JAKARTA – Sejumlah tokoh masyarakat, aktivis HAM dan organisasi masyarakat sipil menyampaikan penolakan terhadap revisi Undang-Undang Nomor 34 Tahun 2004 tentang Tentara Nasional Indonesia (UU TNI) yang saat ini tengah dibahas di DPR.
Petisi tersebut dibacakan secara bergantian di Gedung Yayasan Lembaga Bantuan Hukum Indonesia (YLBHI), Jakarta, pada Senin (17/3/2025).
Tokoh-tokoh yang turut membacakan petisi ini antara lain Guru Besar Antropologi Hukum Universitas Indonesia Sulistyowati Irianto, cendekiawan Sukidi Mulyadi, keluarga korban pelanggaran HAM tragedi Semanggi I Maria Catarina Sumarsih, putri proklamator sekaligus Wakil Presiden pertama RI Halida Nuriah Hatta, serta aktivis HAM Smita Notosusanto.

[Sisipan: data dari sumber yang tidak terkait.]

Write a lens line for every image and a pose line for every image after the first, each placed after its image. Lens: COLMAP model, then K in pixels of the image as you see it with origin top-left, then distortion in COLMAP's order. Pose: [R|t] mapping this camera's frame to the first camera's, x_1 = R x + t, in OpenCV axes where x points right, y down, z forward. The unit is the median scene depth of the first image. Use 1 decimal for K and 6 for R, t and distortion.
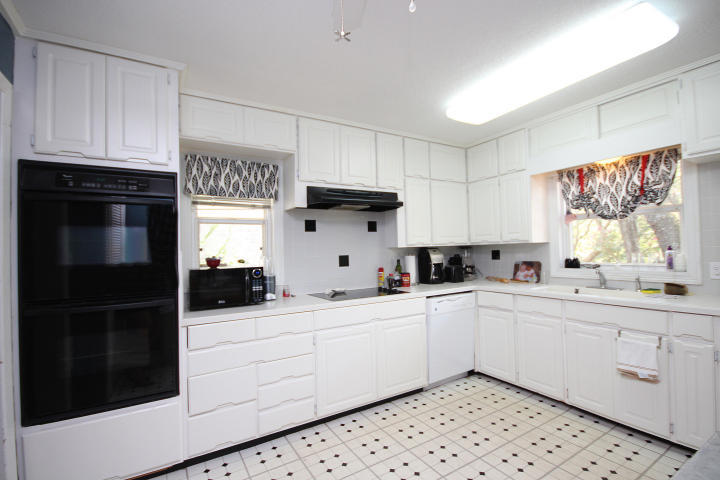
lens RADIAL K [[333.2, 0, 361.8], [0, 333.2, 243.1], [0, 0, 1]] dist [0.000449, -0.000690]
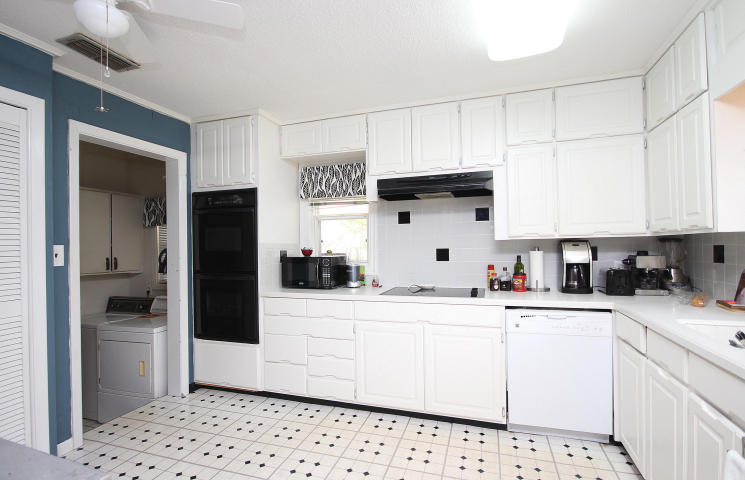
lens RADIAL K [[353.3, 0, 373.5], [0, 353.3, 242.4], [0, 0, 1]] dist [-0.002091, 0.000238]
pose [[0.651665, 0.009349, -0.758449, 0.629017], [0.012707, 0.999649, 0.023240, -0.005207], [0.758400, -0.024782, 0.651318, 0.274816]]
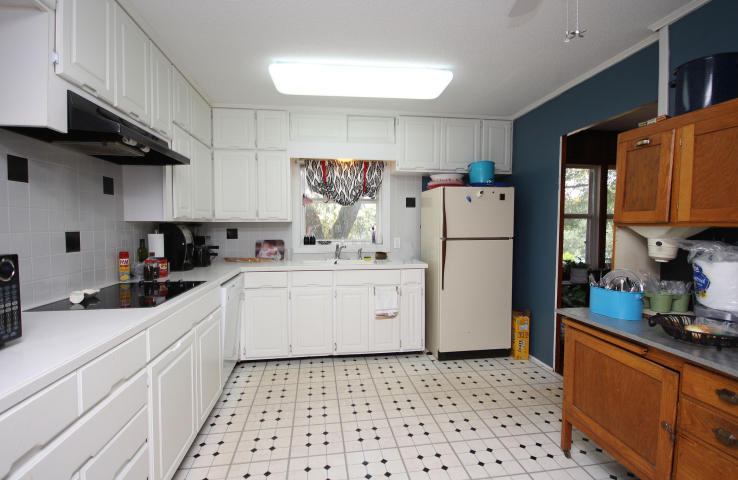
lens RADIAL K [[350.3, 0, 369.5], [0, 350.3, 238.9], [0, 0, 1]] dist [-0.003963, 0.000536]
pose [[0.386674, -0.008165, 0.922180, -0.459816], [-0.028666, 0.999371, 0.020868, 0.026047], [-0.921771, -0.034504, 0.386196, 0.368460]]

Selain itu, perwakilan dari berbagai organisasi turut hadir, di antaranya YLBHI, Perempuan Mahardika, Imparsial, Human Rights Working Group (HRWG), Greenpeace Indonesia, Bijak Memilih, Komisi untuk Orang Hilang dan Korban Tindak Kekerasan (KontraS), Gerakan Buruh untuk Rakyat (Gebrak), Pusat Studi Hukum dan Kebijakan (PSHK), Lembaga Bantuan Hukum Pers, Transparency International Indonesia, dan Centra Initiative.
Petisi ini menyoroti beberapa permasalahan utama terkait revisi UU TNI. Salah satu poin yang ditekankan adalah pentingnya reformasi peradilan militer, yang seharusnya menjadi fokus utama pemerintah dan DPR.
Mereka juga mengkhawatirkan kemungkinan kembalinya dwifungsi ABRI melalui penempatan prajurit TNI aktif di jabatan sipil.
Selain itu, mereka menyoroti pelanggaran terhadap UU TNI yang telah terjadi terkait dengan penempatan prajurit aktif di berbagai jabatan sipil.
Isu lain yang menjadi sorotan adalah usulan dalam Daftar Inventarisasi Masalah (DIM) pemerintah mengenai keterlibatan TNI dalam penanganan narkoba, serta revisi klausul yang memungkinkan pelibatan militer dalam operasi militer selain perang (OMSP) tanpa persetujuan DPR.
Selain menolak revisi UU TNI yang dinilai bermasalah, mereka juga mendesak pemerintah dan DPR untuk memprioritaskan modernisasi alat utama sistem persenjataan (alutsista), memastikan TNI mampu beradaptasi dengan ancaman eksternal, meningkatkan kesejahteraan prajurit, serta memperhatikan keseimbangan gender dalam struktur organisasi TNI.
Mereka juga menuntut jaminan lingkungan kerja yang aman dan bebas dari diskriminasi di dalam institusi militer.
Dimas, Koordinator KontraS, menegaskan bahwa kelompok masyarakat sipil dengan tegas menolak revisi UU TNI yang dinilainya dilakukan tanpa kajian yang matang.
“Dengan petisi ini, kami menegaskan sekali lagi bahwa dengan proses percepatan pembahasan revisi Undang-Undang TNI, maka kami semua sepakat, kami kelompok masyarakat sipil menolak RUU TNI disahkan secara serampangan dan terburu-buru,” ujar Dimas.
Setelah pembacaan petisi, seluruh peserta yang hadir secara serempak meneriakkan penolakan mereka terhadap revisi UU TNI. “Tolak RUU TNI! Tolak RUU TNI!” seru mereka bersama.